Bexley bin workers on strike, March 2020

Bexley bin workers on strike, March 2020   (Click to enlarge: opens in new window)

Bexley binworkers’ strike wins sick pay from day one

Rob Williams

Binworkers working for privateer Serco at Tory-run Bexley council have won a big victory after taking determined strike action.

After one day, they forced the employer to concede full sick pay from day one if any workers are forced to isolate or take time off during the coronavirus crisis.

Local Serco management were clearly stunned by the militant action of the binworkers. Up to 100 of them picketed the bin depot, stopping bin wagons leaving for hours by using their legal right to walk back and forth across the zebra crossing conveniently situated just outside the depot entrance.

Management called the police who were stymied for ages because they didn’t know whether the road was private or not. When their chief eventually turned up with the necessary documentation hours later, the binworkers were ready to leave after severely disrupting the bin collections!

However, this was after the initial police presence had aggressively steered a wagon, allegedly needing to leave for an MOT, through the picket. But they had to fight for every inch as pickets resisted every step of the way.

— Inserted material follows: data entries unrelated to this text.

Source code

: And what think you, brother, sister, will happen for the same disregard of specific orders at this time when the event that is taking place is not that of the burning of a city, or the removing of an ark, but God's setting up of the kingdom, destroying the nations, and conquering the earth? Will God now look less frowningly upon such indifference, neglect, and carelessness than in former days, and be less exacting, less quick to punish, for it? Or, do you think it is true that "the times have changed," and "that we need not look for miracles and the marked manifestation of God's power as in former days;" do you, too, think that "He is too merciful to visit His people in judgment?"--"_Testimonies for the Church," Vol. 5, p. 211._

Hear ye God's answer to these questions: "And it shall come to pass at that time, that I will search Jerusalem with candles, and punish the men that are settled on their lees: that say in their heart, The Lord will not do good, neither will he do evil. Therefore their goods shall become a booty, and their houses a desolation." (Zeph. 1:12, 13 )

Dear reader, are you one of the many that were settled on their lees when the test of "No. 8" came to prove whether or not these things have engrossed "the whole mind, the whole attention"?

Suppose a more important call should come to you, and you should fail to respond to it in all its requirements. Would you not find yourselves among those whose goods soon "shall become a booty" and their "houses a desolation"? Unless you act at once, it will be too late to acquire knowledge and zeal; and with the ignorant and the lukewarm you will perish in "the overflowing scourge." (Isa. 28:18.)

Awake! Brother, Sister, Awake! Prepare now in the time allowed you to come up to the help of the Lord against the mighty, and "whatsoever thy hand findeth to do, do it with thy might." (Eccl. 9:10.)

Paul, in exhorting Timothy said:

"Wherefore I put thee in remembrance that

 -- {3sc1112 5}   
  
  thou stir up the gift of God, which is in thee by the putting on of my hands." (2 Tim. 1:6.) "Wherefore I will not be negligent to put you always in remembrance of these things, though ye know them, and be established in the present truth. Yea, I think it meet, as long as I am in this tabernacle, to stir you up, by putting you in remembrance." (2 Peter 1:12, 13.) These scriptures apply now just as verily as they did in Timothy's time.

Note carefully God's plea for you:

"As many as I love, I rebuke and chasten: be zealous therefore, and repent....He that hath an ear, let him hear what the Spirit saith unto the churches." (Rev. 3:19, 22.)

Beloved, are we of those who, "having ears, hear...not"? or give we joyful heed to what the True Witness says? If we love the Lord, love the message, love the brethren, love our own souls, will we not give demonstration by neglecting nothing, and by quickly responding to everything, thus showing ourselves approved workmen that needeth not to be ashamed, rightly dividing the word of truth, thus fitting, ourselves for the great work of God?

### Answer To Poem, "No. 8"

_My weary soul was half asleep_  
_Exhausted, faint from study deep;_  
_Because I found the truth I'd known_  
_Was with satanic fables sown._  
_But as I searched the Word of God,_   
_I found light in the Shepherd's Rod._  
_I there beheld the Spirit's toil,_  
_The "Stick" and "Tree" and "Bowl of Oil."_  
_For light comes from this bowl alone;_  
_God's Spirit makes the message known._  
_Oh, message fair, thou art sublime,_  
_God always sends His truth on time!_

At one stage a policeman pushed a woman striker aside, which infuriated other pickets who revealed that she was pregnant.

This was on top of management outrageously locking up the union office inside the depot, which is shared with neighbouring Dartford council and therefore probably isn’t actually owned by Serco.

For the second time in a week, London binworkers have shown their fighting capacity. Last week, we reported on the equally militant strike in Tower Hamlets.

The Bexley workers have now paused their action in light of the concessions on sick pay. But they have made it clear to management that the action will be put back on if the issues of low pay and precarious employment aren’t addressed.

One agency worker told of how he and others turn up every morning and have to hang around for an hour to see if there is work for them and if not, they are told to go home, in the same way that London dockers were treated before the war.

It’s clear that these are essential workers in this crisis, doing vital work to clean up our communities. Just today, even the Tory government has confirmed that ‘waste disposal workers’ are on its ‘key worker’ list.

Yet many are treated with contempt by bosses as in Victorian times. But they have roared back in Bexley and can bank this success, ready to fight for more.

The likes of Serco can’t be trusted with such an important service as the bins. Therefore, Socialist Party members gave our solidarity on the picket line and at the same time call for the bin contract to be brought back in-house to end the scourge of outsourcing and privatisation. We also call for the binworkers in Tower Hamlets to be paid back the outstanding holiday pay owed to them.